The promotion of equal access to quality education, recreation, social and psychical development has therefore been a key objective of the current government. The preparation of legislation on study financing and on higher education has been "high on government's agenda" and these are in their final stage.
Steps to establish international and regional relations to promote education, sports, cultural and youth affairs look promising. In particular, contacts have been made in the Caribbean Community Caricom with meetings held in St. Kitts and Anguilla and existing plans to meet with Barbados officials.
"Government believes that fostering these ties and working in a close relationship with our French neighbours and the Netherlands can play a major role in the realisation of the potential of St. Maarten's education system, Holiday said.
While the safety and security challenges are complex, opportunities can be found in the form of the Justice Academy for capacity building as well as in the form of international and cross-border cooperation with the French authorities to better combat and disrupt criminal operations, Holiday said.
Maintaining good foreign relations has been "a priority" for the past governments and "should undoubtedly remain a key factor in future governance." Strong bonds in the region and internationally can help St. Maarten "to build capacity and grow economically."
Government has worked over the past year to reduce the backlog in financial reporting and to manage information properly by instituting monthly reporting per ministry. These steps provide the basis and tools to manage income better, control spending and give account of government's activities.

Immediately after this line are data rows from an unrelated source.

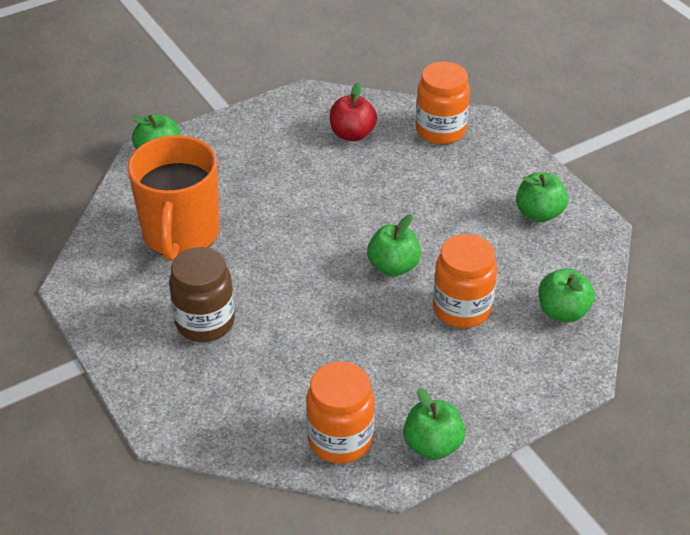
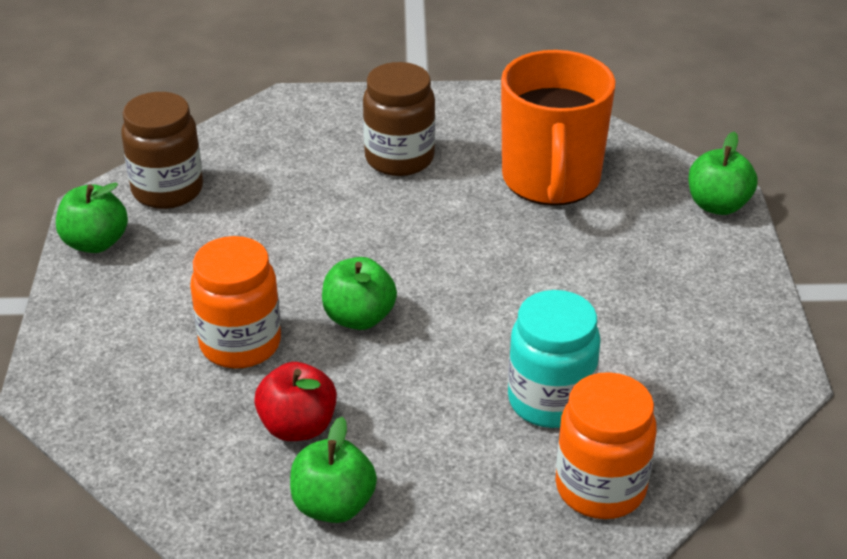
camera: 120 degrees right, 5 degrees down
(180, 234) = (551, 180): orange mug -> orange mug turned 120 degrees counterclockwise
(340, 439) = (167, 190): orange jar -> brown jar
(352, 134) = (652, 387): red apple -> red apple (298, 426)
(395, 165) = (550, 401): none -> turquoise jar
(562, 312) = (148, 430): green apple -> none

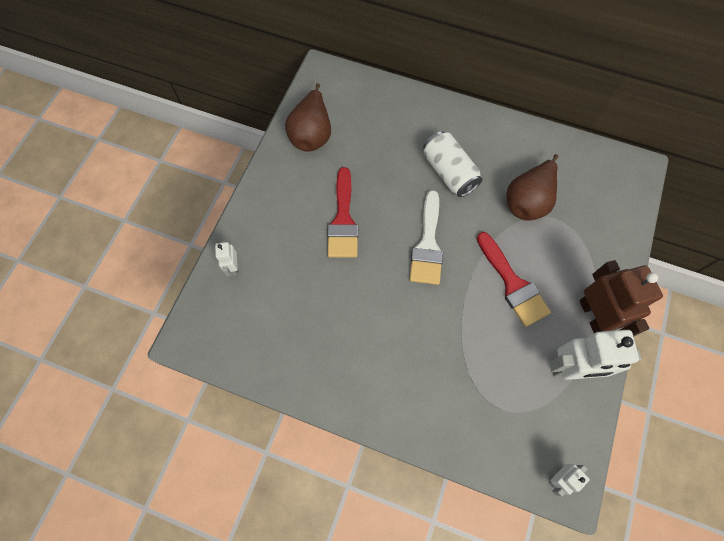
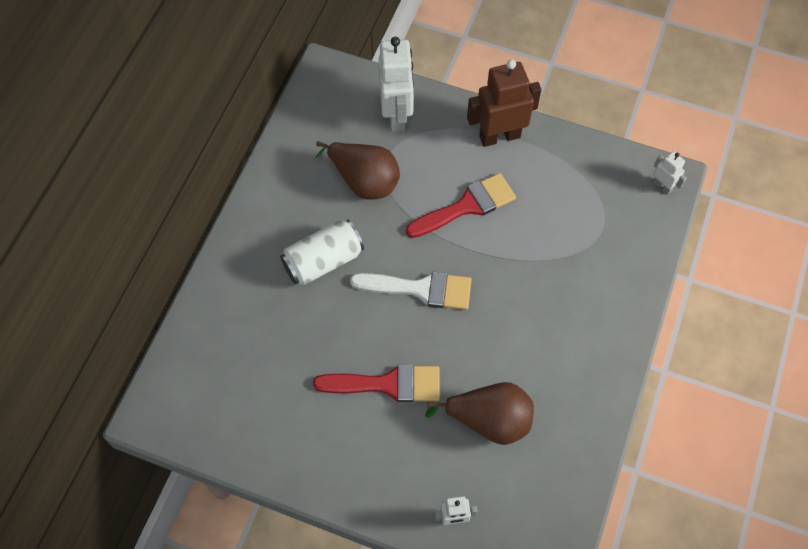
camera: 90 degrees left, 5 degrees down
(312, 133) = (255, 427): brown pear -> brown pear (489, 420)
(571, 368) = (556, 163): white robot -> white robot (396, 115)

Progress has been made in the preparation of the 2012 financial statement and the draft budget of 2015 for presentation to Parliament. The 2011 financial statement and the ordinance to amend the 2014 budget already have been presented to Parliament for consideration.
Concerns about tax collection and non-compliance have had the attention of the current government and "are expected to continue to be important policy challenges for the coming period." The development and introduction of tax reform measures "should therefore remain high on the policy agenda," Holiday said.
He added that in doing so, it was essential to make use of the opportunity to strengthen the function of taxation as a source of revenue and at the same time implement tax reforms that would favour the poor on the island.
It has been the policy of the current government to strengthen the public administration through institutional and capacity building. An "important aspect" with regard to public administration is the ongoing debate about integrity and the promotion of integrity as a means to ensure good governance.
"Considering the work carried out under the government's integrity programme during the past years and given the number of integrity inquiries conducted it will be up to the new government, supported by Parliament, to address this critical concern," Holiday said.